● What to do
Continue the piece about the 2005 Barbaresco from Produttori del Barbaresco, picking up right after its last sentence.

● Text under study
I’ve enjoyed several very fine bottles over the past few weeks (and one or two disappointments, to be sure: life is always a mixed bag), but the one bottle that really stood out for me amidst all my holiday indulgence was this: a 2005 Barbaresco from Produttori del Barbaresco.

That’s it: not a riserva, not a cru bottling – just the plain basic production from what has to be the finest cooperative winery in Italy. I know I’ve written here about the Produttori before, and I’m pretty sure that most of my readers have at least tasted some of their art, but this 2005 was just plain gorgeous. It was still fruit-forward in the manner of a vigorous young wine, but the fruit was mellow and maturing, and wrapped in a velvety, mid-weight body of perfectly balanced soft tannins and unassertive acidity.

● Given entries
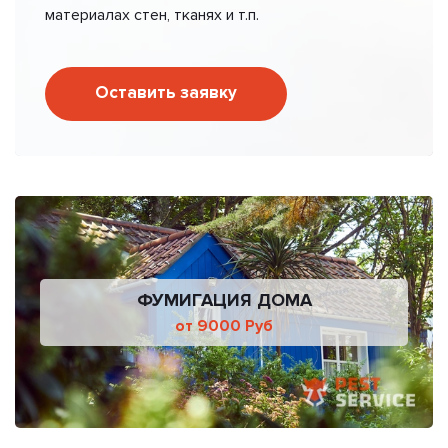
материалах стен, тканях и т.п.
Оставить заявку
ФУМИГАЦИЯ ДОМА
от 9000 Руб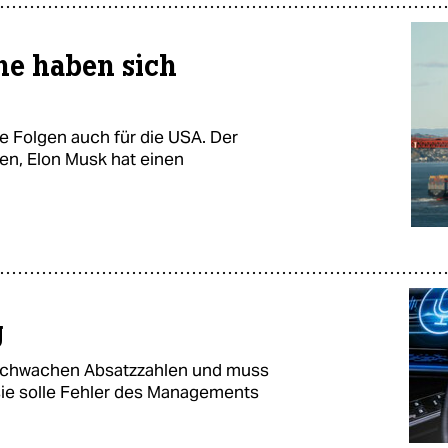
ne haben sich
e Folgen auch für die USA. Der
en, Elon Musk hat einen
g
 schwachen Absatzzahlen und muss
, sie solle Fehler des Managements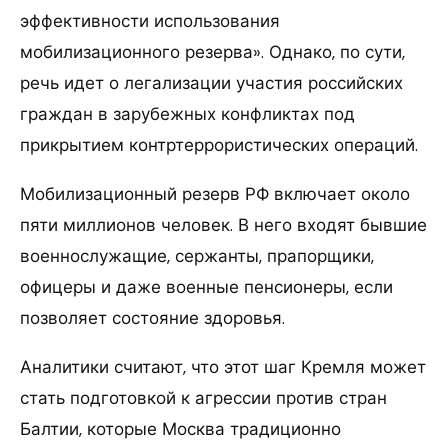
эффективности использования
мобилизационного резерва». Однако, по сути,
речь идет о легализации участия российских
граждан в зарубежных конфликтах под
прикрытием контртеррористических операций.
Мобилизационный резерв РФ включает около
пяти миллионов человек. В него входят бывшие
военнослужащие, сержанты, прапорщики,
офицеры и даже военные пенсионеры, если
позволяет состояние здоровья.
Аналитики считают, что этот шаг Кремля может
стать подготовкой к агрессии против стран
Балтии, которые Москва традиционно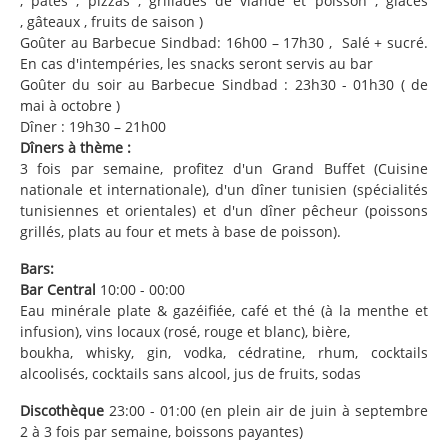
, pâtes , pizzas , grillades de viande et poisson , glaces
, gâteaux , fruits de saison )
Goûter au Barbecue Sindbad: 16h00 – 17h30 , Salé + sucré.
En cas d'intempéries, les snacks seront servis au bar
Goûter du soir au Barbecue Sindbad : 23h30 - 01h30 ( de
mai à octobre )
Dîner : 19h30 – 21h00
Dîners à thème :
3 fois par semaine, profitez d'un Grand Buffet (Cuisine
nationale et internationale), d'un dîner tunisien (spécialités
tunisiennes et orientales) et d'un dîner pêcheur (poissons
grillés, plats au four et mets à base de poisson).
Bars:
Bar Central
10:00 - 00:00
Eau minérale plate & gazéifiée, café et thé (à la menthe et
infusion), vins locaux (rosé, rouge et blanc), bière,
boukha, whisky, gin, vodka, cédratine, rhum, cocktails
alcoolisés, cocktails sans alcool, jus de fruits, sodas
Discothèque
23:00 - 01:00 (en plein air de juin à septembre
2 à 3 fois par semaine, boissons payantes)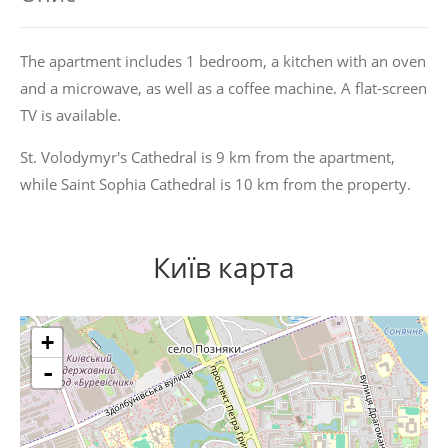
The apartment includes 1 bedroom, a kitchen with an oven
and a microwave, as well as a coffee machine. A flat-screen
TV is available.
St. Volodymyr's Cathedral is 9 km from the apartment,
while Saint Sophia Cathedral is 10 km from the property.
Київ карта
+
-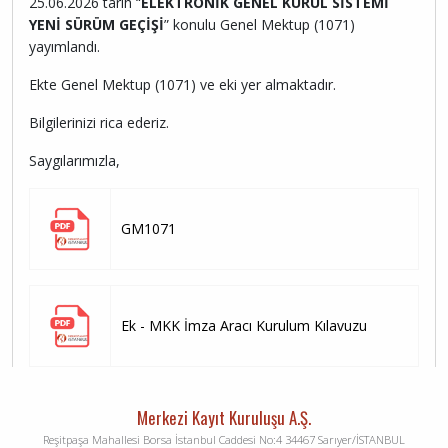
25.06.2026 tarih “
ELEKTRONİK GENEL KURUL SİSTEMİ
YENİ SÜRÜM GEÇİŞİ
” konulu Genel Mektup (1071)
yayımlandı.
Ekte Genel Mektup (1071) ve eki yer almaktadır.
Bilgilerinizi rica ederiz.
Saygılarımızla,
GM1071
Ek - MKK İmza Aracı Kurulum Kılavuzu
Merkezi Kayıt Kuruluşu A.Ş.
Reşitpaşa Mahallesi Borsa İstanbul Caddesi No:4 34467 Sarıyer/İSTANBUL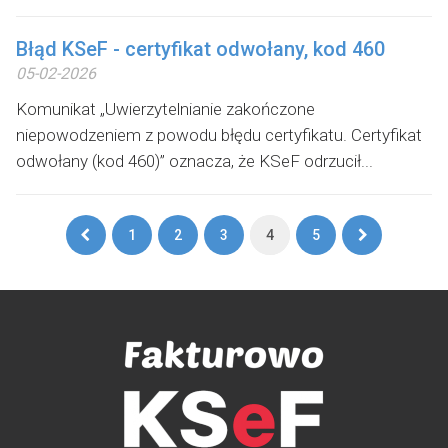
Błąd KSeF - certyfikat odwołany, kod 460
05-02-2026
Komunikat „Uwierzytelnianie zakończone
niepowodzeniem z powodu błędu certyfikatu. Certyfikat
odwołany (kod 460)” oznacza, że KSeF odrzucił...
Pierwsza
Ostatnia
1
2
3
4
5
strona
strona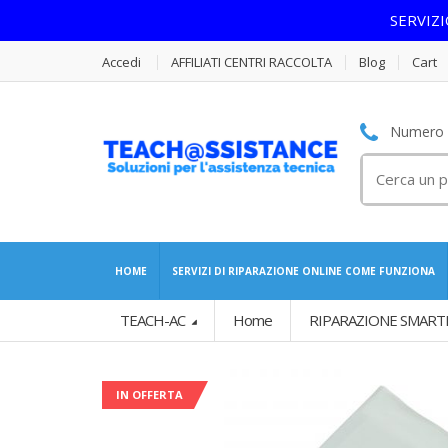
SERVIZ
Accedi
AFFILIATI CENTRI RACCOLTA
Blog
Cart
Numero S
Cerca
per:
HOME
SERVIZI DI RIPARAZIONE ONLINE COME FUNZIONA
TEACH-AC
Home
RIPARAZIONE SMART
IN OFFERTA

● Result of the exercise
When the 2005 Nebbiolo was first released, it did not seem an imposing vintage that promised very long life, as did the wines of 2004 and 2001. Rather, 2005 was soft and welcoming: Charming, I thought it at the time, and charming I still think it, but this is now the charm of wizardry rather than the charm of puppies. Rich and mouth-filling yet also elegant and light, this Produttori example of the vintage was a bottle that seduced and satisfied by both its paradoxes and its straightforwardness – unquestionably the most enjoyable bottle I drank from Thanksgiving to Twelfth Night.

I wish all us jolly survivors of 2023 many bottles like it, all through 2024 and beyond. Winemaker Aldo Vacca and all the growers of the Produttori, thank you most sincerely, and a very Happy New Year to you all!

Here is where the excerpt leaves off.